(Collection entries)
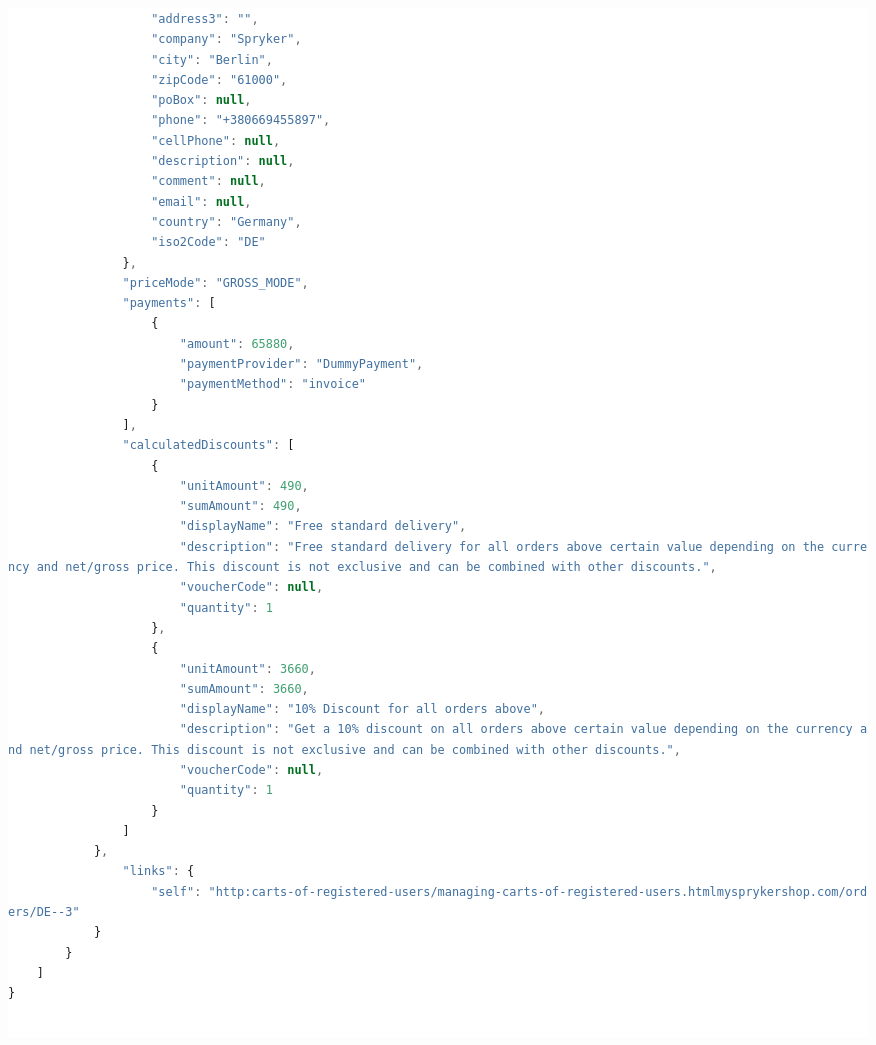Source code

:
 ```js
					"address3": "",
					"company": "Spryker",
					"city": "Berlin",
					"zipCode": "61000",
					"poBox": null,
					"phone": "+380669455897",
					"cellPhone": null,
					"description": null,
					"comment": null,
					"email": null,
					"country": "Germany",
					"iso2Code": "DE"
				},
				"priceMode": "GROSS_MODE",
				"payments": [
					{
						"amount": 65880,
						"paymentProvider": "DummyPayment",
						"paymentMethod": "invoice"
					}
				],
				"calculatedDiscounts": [
					{
						"unitAmount": 490,
						"sumAmount": 490,
						"displayName": "Free standard delivery",
						"description": "Free standard delivery for all orders above certain value depending on the currency and net/gross price. This discount is not exclusive and can be combined with other discounts.",
						"voucherCode": null,
						"quantity": 1
					},
					{
						"unitAmount": 3660,
						"sumAmount": 3660,
						"displayName": "10% Discount for all orders above",
						"description": "Get a 10% discount on all orders above certain value depending on the currency and net/gross price. This discount is not exclusive and can be combined with other discounts.",
						"voucherCode": null,
						"quantity": 1
					}
				]
			},
				"links": {
					"self": "http:carts-of-registered-users/managing-carts-of-registered-users.htmlmysprykershop.com/orders/DE--3"
			}
		}
	]
}
```
<br>
</details>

GOAL OF THE EXERCISE: Going through the records, say how many lines hold the string "displayName". Only the number should be given.

OUTPUT: 2